■ **DATA SECTION**:
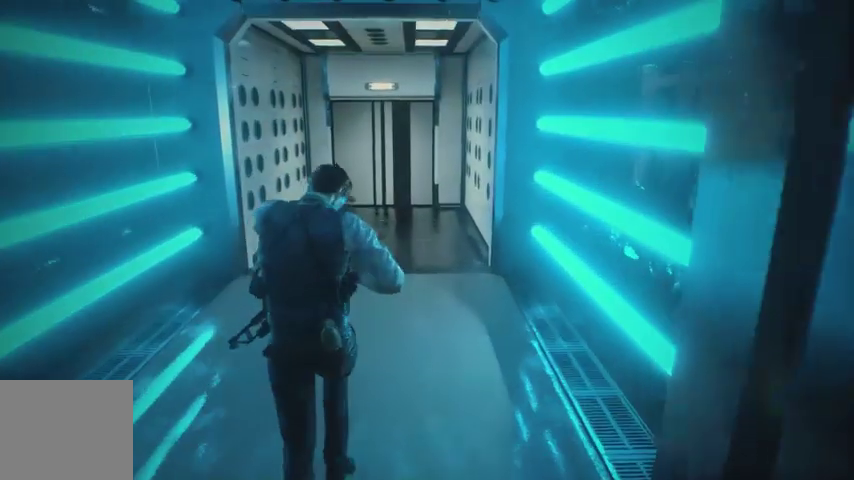
Gameplay with a controller (PlayStation layout); each line is a JSON object with the inputs held at the frame after it. "events" lists button and stick changes between this image and that frame as [ms after this image, input, new state], when the widget could be followed in between.
{"buttons": [], "left_stick": "up", "right_stick": "center", "events": []}
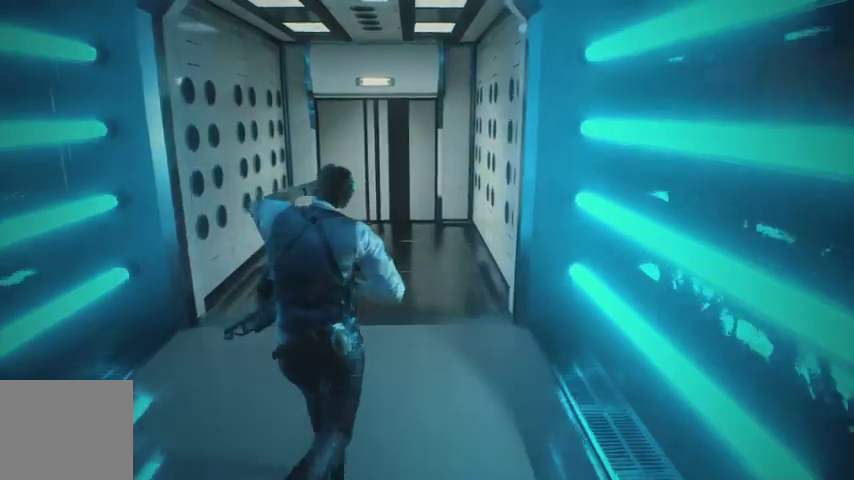
{"buttons": [], "left_stick": "up", "right_stick": "center", "events": []}
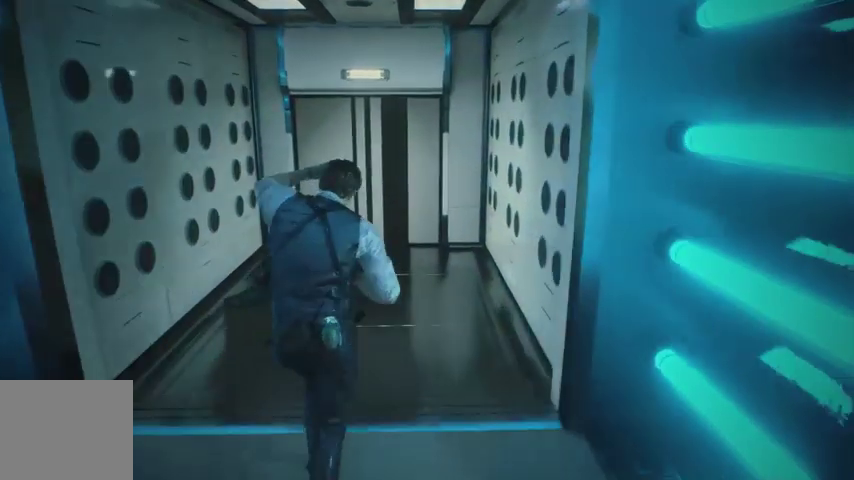
{"buttons": [], "left_stick": "up", "right_stick": "center", "events": []}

■ **WORK REQUEST**:
Once more, give the listing above exactly, leaving each picture out.

■ **WRITTEN ANSWER**:
Gameplay with a controller (PlayStation layout); each line is a JSON object with the inputs held at the frame after it. "events" lists button and stick changes between this image and that frame as [ms after this image, input, new state], when the widget could be followed in between.
{"buttons": [], "left_stick": "up", "right_stick": "center", "events": []}
{"buttons": [], "left_stick": "up", "right_stick": "center", "events": []}
{"buttons": [], "left_stick": "up", "right_stick": "center", "events": []}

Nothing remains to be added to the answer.